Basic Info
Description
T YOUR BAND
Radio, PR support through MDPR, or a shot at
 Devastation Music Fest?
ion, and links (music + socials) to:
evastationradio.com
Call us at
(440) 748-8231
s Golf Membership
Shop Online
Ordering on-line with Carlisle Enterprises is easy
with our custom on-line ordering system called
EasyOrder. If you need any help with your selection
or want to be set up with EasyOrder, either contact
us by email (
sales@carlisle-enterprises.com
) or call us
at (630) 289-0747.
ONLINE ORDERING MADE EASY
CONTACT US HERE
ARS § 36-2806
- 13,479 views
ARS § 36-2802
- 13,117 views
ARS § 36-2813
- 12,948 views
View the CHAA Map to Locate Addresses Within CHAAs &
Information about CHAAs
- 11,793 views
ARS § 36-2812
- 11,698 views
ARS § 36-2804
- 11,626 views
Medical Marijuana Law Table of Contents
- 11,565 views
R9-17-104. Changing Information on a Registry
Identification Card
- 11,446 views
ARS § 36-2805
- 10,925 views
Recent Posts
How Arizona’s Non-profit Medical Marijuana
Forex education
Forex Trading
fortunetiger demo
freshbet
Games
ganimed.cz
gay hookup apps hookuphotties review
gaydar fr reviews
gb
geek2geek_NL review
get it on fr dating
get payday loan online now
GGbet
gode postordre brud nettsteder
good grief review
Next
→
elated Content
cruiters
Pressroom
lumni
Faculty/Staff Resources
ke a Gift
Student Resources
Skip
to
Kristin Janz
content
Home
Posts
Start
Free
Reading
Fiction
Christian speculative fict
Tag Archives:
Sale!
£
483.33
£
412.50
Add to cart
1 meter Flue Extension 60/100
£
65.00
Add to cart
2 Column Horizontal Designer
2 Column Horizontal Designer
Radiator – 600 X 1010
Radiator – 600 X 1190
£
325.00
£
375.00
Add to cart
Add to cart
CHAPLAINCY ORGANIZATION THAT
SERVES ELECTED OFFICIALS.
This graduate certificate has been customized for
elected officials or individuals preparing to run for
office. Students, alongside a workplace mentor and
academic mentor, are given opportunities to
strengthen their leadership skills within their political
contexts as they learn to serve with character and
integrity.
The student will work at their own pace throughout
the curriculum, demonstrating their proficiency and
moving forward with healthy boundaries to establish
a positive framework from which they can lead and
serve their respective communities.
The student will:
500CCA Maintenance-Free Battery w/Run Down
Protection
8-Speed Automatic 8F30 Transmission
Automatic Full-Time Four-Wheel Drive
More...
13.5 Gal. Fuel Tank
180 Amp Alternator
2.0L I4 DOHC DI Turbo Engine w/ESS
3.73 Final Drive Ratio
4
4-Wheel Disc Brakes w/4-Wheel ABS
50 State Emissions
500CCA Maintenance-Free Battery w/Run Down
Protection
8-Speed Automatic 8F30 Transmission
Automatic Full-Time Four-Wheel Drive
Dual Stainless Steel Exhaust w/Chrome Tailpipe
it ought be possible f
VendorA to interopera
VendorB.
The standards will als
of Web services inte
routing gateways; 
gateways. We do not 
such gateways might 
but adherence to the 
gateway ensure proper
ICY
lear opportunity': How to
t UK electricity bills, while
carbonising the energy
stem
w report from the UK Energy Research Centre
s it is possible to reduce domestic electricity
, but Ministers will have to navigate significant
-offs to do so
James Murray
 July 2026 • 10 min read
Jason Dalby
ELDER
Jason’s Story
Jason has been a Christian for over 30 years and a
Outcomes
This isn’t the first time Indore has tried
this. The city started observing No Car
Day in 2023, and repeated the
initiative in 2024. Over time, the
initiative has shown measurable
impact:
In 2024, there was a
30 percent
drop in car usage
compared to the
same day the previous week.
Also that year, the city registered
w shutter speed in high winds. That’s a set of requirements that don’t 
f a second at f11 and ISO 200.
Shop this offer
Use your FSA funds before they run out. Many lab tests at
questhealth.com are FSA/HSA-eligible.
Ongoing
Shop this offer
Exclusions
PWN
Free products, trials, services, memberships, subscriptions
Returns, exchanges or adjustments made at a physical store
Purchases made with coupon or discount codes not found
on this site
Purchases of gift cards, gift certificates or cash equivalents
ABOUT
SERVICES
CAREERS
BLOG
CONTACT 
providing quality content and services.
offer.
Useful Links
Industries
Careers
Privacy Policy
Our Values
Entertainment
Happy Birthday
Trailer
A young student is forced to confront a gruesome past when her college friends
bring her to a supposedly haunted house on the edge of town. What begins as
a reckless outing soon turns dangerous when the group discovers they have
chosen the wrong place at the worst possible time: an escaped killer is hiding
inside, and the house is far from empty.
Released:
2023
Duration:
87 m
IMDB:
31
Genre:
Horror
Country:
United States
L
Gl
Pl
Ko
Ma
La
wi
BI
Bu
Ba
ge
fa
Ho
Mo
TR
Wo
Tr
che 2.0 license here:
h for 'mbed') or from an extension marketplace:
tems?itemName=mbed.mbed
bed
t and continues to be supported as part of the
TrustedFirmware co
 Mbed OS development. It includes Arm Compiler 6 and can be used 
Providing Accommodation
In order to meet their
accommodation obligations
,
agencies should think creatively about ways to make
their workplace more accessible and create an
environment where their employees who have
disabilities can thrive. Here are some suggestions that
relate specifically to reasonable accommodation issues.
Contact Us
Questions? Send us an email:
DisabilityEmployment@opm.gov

WORK TASK:
Copy out, unchanged, every line from the first one through the line holding "Forex education", with both of those lines included.

EXERCISE ANSWER:
Basic Info
Description
T YOUR BAND
Radio, PR support through MDPR, or a shot at
 Devastation Music Fest?
ion, and links (music + socials) to:
evastationradio.com
Call us at
(440) 748-8231
s Golf Membership
Shop Online
Ordering on-line with Carlisle Enterprises is easy
with our custom on-line ordering system called
EasyOrder. If you need any help with your selection
or want to be set up with EasyOrder, either contact
us by email (
sales@carlisle-enterprises.com
) or call us
at (630) 289-0747.
ONLINE ORDERING MADE EASY
CONTACT US HERE
ARS § 36-2806
- 13,479 views
ARS § 36-2802
- 13,117 views
ARS § 36-2813
- 12,948 views
View the CHAA Map to Locate Addresses Within CHAAs &
Information about CHAAs
- 11,793 views
ARS § 36-2812
- 11,698 views
ARS § 36-2804
- 11,626 views
Medical Marijuana Law Table of Contents
- 11,565 views
R9-17-104. Changing Information on a Registry
Identification Card
- 11,446 views
ARS § 36-2805
- 10,925 views
Recent Posts
How Arizona’s Non-profit Medical Marijuana
Forex education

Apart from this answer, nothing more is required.